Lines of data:
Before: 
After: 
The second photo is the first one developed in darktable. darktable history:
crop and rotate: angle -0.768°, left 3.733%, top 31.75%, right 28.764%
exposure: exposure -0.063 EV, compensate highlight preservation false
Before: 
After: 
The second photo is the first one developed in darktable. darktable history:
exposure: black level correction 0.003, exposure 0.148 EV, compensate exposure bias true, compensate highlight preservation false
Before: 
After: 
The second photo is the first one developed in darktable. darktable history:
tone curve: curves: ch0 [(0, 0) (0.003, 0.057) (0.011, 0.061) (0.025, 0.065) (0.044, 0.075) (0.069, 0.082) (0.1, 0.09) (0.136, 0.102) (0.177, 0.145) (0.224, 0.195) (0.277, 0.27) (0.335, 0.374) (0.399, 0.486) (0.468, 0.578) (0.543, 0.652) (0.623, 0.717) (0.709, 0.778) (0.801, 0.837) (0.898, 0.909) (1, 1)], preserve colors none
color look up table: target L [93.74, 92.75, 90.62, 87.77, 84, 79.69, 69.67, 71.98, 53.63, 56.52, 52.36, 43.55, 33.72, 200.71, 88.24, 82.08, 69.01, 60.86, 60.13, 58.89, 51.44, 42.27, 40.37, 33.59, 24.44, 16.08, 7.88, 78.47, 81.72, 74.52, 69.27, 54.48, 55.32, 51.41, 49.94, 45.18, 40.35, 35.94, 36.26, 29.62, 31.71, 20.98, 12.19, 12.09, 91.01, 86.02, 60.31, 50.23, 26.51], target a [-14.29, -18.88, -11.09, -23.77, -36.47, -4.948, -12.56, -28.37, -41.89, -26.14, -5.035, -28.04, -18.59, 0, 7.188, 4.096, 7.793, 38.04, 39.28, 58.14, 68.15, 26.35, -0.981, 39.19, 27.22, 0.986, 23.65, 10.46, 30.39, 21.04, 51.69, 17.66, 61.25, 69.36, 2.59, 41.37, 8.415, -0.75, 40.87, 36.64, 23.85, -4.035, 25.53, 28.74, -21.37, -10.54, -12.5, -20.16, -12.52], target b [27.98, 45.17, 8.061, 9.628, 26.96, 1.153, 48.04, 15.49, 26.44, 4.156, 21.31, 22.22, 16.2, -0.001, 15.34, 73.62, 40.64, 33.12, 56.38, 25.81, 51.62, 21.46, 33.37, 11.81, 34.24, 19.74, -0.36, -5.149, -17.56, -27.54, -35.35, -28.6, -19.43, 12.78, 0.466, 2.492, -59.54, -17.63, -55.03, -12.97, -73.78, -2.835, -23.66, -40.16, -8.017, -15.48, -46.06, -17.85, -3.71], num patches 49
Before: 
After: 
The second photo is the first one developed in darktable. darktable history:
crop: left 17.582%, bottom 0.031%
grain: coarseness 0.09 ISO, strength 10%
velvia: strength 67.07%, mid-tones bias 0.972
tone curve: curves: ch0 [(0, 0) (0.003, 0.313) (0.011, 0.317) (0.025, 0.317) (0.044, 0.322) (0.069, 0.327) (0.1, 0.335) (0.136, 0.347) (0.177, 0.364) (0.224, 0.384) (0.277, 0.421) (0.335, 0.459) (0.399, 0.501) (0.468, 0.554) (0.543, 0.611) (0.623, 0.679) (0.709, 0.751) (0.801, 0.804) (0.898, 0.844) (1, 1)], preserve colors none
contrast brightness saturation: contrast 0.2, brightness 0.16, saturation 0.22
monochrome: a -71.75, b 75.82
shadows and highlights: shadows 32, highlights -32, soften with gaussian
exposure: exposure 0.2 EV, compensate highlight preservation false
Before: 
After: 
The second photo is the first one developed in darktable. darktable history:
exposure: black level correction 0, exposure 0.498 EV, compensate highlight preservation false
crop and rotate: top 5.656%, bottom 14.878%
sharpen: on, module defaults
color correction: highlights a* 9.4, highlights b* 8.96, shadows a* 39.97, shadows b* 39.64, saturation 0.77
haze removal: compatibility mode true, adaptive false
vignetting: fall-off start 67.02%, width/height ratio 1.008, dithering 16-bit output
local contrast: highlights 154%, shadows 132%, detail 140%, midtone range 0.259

What you are asked to do –
Quote all of the data above word for word, line by line.

Full solution –
Before: 
After: 
The second photo is the first one developed in darktable. darktable history:
crop and rotate: angle -0.768°, left 3.733%, top 31.75%, right 28.764%
exposure: exposure -0.063 EV, compensate highlight preservation false
Before: 
After: 
The second photo is the first one developed in darktable. darktable history:
exposure: black level correction 0.003, exposure 0.148 EV, compensate exposure bias true, compensate highlight preservation false
Before: 
After: 
The second photo is the first one developed in darktable. darktable history:
tone curve: curves: ch0 [(0, 0) (0.003, 0.057) (0.011, 0.061) (0.025, 0.065) (0.044, 0.075) (0.069, 0.082) (0.1, 0.09) (0.136, 0.102) (0.177, 0.145) (0.224, 0.195) (0.277, 0.27) (0.335, 0.374) (0.399, 0.486) (0.468, 0.578) (0.543, 0.652) (0.623, 0.717) (0.709, 0.778) (0.801, 0.837) (0.898, 0.909) (1, 1)], preserve colors none
color look up table: target L [93.74, 92.75, 90.62, 87.77, 84, 79.69, 69.67, 71.98, 53.63, 56.52, 52.36, 43.55, 33.72, 200.71, 88.24, 82.08, 69.01, 60.86, 60.13, 58.89, 51.44, 42.27, 40.37, 33.59, 24.44, 16.08, 7.88, 78.47, 81.72, 74.52, 69.27, 54.48, 55.32, 51.41, 49.94, 45.18, 40.35, 35.94, 36.26, 29.62, 31.71, 20.98, 12.19, 12.09, 91.01, 86.02, 60.31, 50.23, 26.51], target a [-14.29, -18.88, -11.09, -23.77, -36.47, -4.948, -12.56, -28.37, -41.89, -26.14, -5.035, -28.04, -18.59, 0, 7.188, 4.096, 7.793, 38.04, 39.28, 58.14, 68.15, 26.35, -0.981, 39.19, 27.22, 0.986, 23.65, 10.46, 30.39, 21.04, 51.69, 17.66, 61.25, 69.36, 2.59, 41.37, 8.415, -0.75, 40.87, 36.64, 23.85, -4.035, 25.53, 28.74, -21.37, -10.54, -12.5, -20.16, -12.52], target b [27.98, 45.17, 8.061, 9.628, 26.96, 1.153, 48.04, 15.49, 26.44, 4.156, 21.31, 22.22, 16.2, -0.001, 15.34, 73.62, 40.64, 33.12, 56.38, 25.81, 51.62, 21.46, 33.37, 11.81, 34.24, 19.74, -0.36, -5.149, -17.56, -27.54, -35.35, -28.6, -19.43, 12.78, 0.466, 2.492, -59.54, -17.63, -55.03, -12.97, -73.78, -2.835, -23.66, -40.16, -8.017, -15.48, -46.06, -17.85, -3.71], num patches 49
Before: 
After: 
The second photo is the first one developed in darktable. darktable history:
crop: left 17.582%, bottom 0.031%
grain: coarseness 0.09 ISO, strength 10%
velvia: strength 67.07%, mid-tones bias 0.972
tone curve: curves: ch0 [(0, 0) (0.003, 0.313) (0.011, 0.317) (0.025, 0.317) (0.044, 0.322) (0.069, 0.327) (0.1, 0.335) (0.136, 0.347) (0.177, 0.364) (0.224, 0.384) (0.277, 0.421) (0.335, 0.459) (0.399, 0.501) (0.468, 0.554) (0.543, 0.611) (0.623, 0.679) (0.709, 0.751) (0.801, 0.804) (0.898, 0.844) (1, 1)], preserve colors none
contrast brightness saturation: contrast 0.2, brightness 0.16, saturation 0.22
monochrome: a -71.75, b 75.82
shadows and highlights: shadows 32, highlights -32, soften with gaussian
exposure: exposure 0.2 EV, compensate highlight preservation false
Before: 
After: 
The second photo is the first one developed in darktable. darktable history:
exposure: black level correction 0, exposure 0.498 EV, compensate highlight preservation false
crop and rotate: top 5.656%, bottom 14.878%
sharpen: on, module defaults
color correction: highlights a* 9.4, highlights b* 8.96, shadows a* 39.97, shadows b* 39.64, saturation 0.77
haze removal: compatibility mode true, adaptive false
vignetting: fall-off start 67.02%, width/height ratio 1.008, dithering 16-bit output
local contrast: highlights 154%, shadows 132%, detail 140%, midtone range 0.259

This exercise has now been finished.